№ 031 · Education · · 13 min
Ergodicity: The Math Concept That Explains Why You Can’t Average Bad Outcomes
Most return calculations lie to you by averaging across investors instead of through time. Understanding ergodicity reveals why volatility kills wealth, and how to size accordingly.
Most return statistics are computed the wrong way for the question you are actually asking. A fund reports its “average annual return.” A backtesting tool shows “expected value.” A financial planner projects a smooth 7% compounding line into your retirement. Every one of these figures is technically correct and practically misleading, because they measure outcomes across a population of investors rather than through time for a single investor. That distinction is not a rounding error. It is, depending on your leverage and withdrawal rate, the difference between building wealth and losing everything while the average looks fine.
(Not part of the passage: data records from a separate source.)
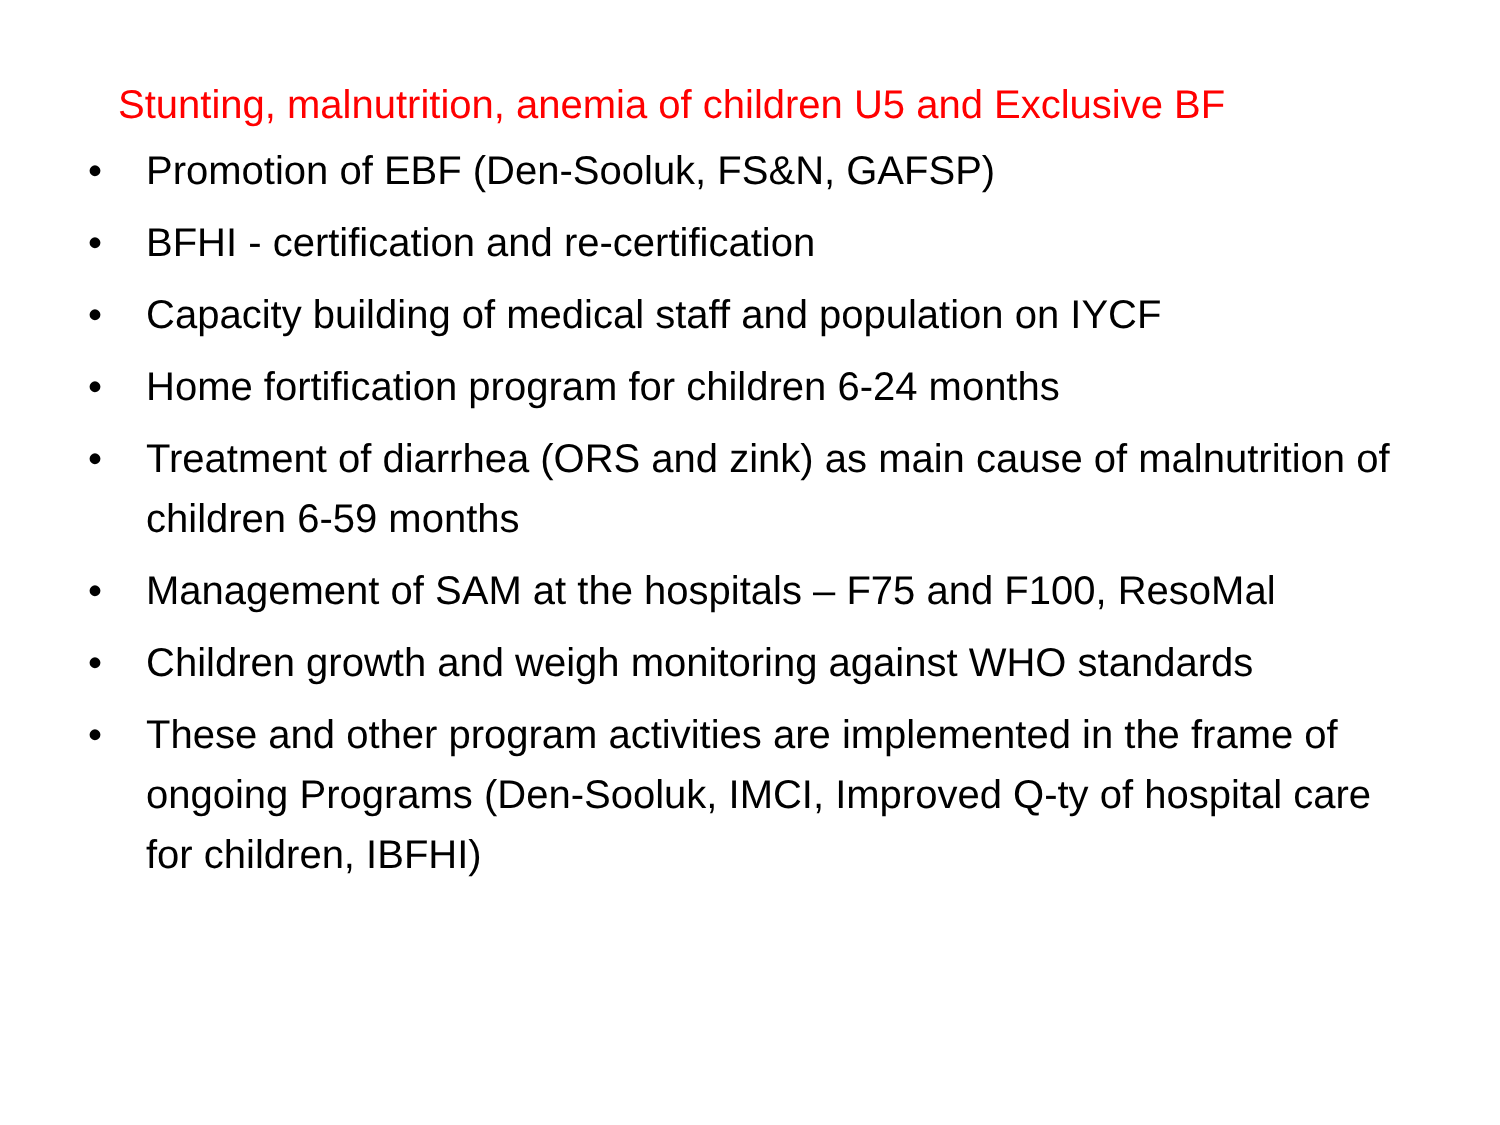Stunting, malnutrition, anemia of children U5 and Exclusive BF
• Promotion of EBF (Den-Sooluk, FS&N, GAFSP)
• BFHI - certification and re-certification
• Capacity building of medical staff and population on IYCF
• Home fortification program for children 6-24 months
• Treatment of diarrhea (ORS and zink) as main cause of malnutrition of children 6-59 months
• Management of SAM at the hospitals – F75 and F100, ResoMal
• Children growth and weigh monitoring against WHO standards
• These and other program activities are implemented in the frame of ongoing Programs (Den-Sooluk, IMCI, Improved Q-ty of hospital care for children, IBFHI)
The concept that formalises this gap is ergodicity, and once you understand it, a surprisingly large number of standard investment frameworks start to look inadequate.
What Ergodicity Actually Means
A system is ergodic if the average outcome across many parallel instances equals the average outcome across one instance over a long stretch of time. Toss a fair coin one million times, and your long-run frequency of heads converges on the population average. The time-average and the ensemble-average are the same thing. That is ergodicity.
Financial returns are not ergodic. The reason is multiplicative compounding. When returns compound, the sequence in which they arrive permanently shapes the terminal outcome. A single catastrophic loss early in the series cannot be undone by averaging in better results later. The wealth path of one investor over forty years is not the same thing as the average wealth path of forty thousand investors over one year each.
When a financial model reports an “expected return,” it is computing what happens on average across all possible investors. But you are not a statistical average. You are one person, living through one sequence of returns, with a portfolio that can be permanently impaired.
This is the core of what the physicist Ole Peters and colleagues at the London Mathematical Laboratory have argued in recent years: most of neoclassical economics assumes ergodicity where none exists, and this assumption quietly distorts nearly every recommendation that follows from it.
The Arithmetic vs. Geometric Mean Problem
The clearest entry point into ergodicity is the relationship between arithmetic and geometric returns. Suppose an investment gains 50% in year one and loses 33.3% in year two. The arithmetic average return is a respectable-looking 8.35% per year. The geometric mean is exactly zero. Your ending wealth is identical to your starting wealth.
Now suppose the swings are more violent: up 100% in year one, down 50% in year two. The arithmetic average is 25% annually. The geometric mean is again zero. You have not made a cent in two years despite the headline average showing strong performance.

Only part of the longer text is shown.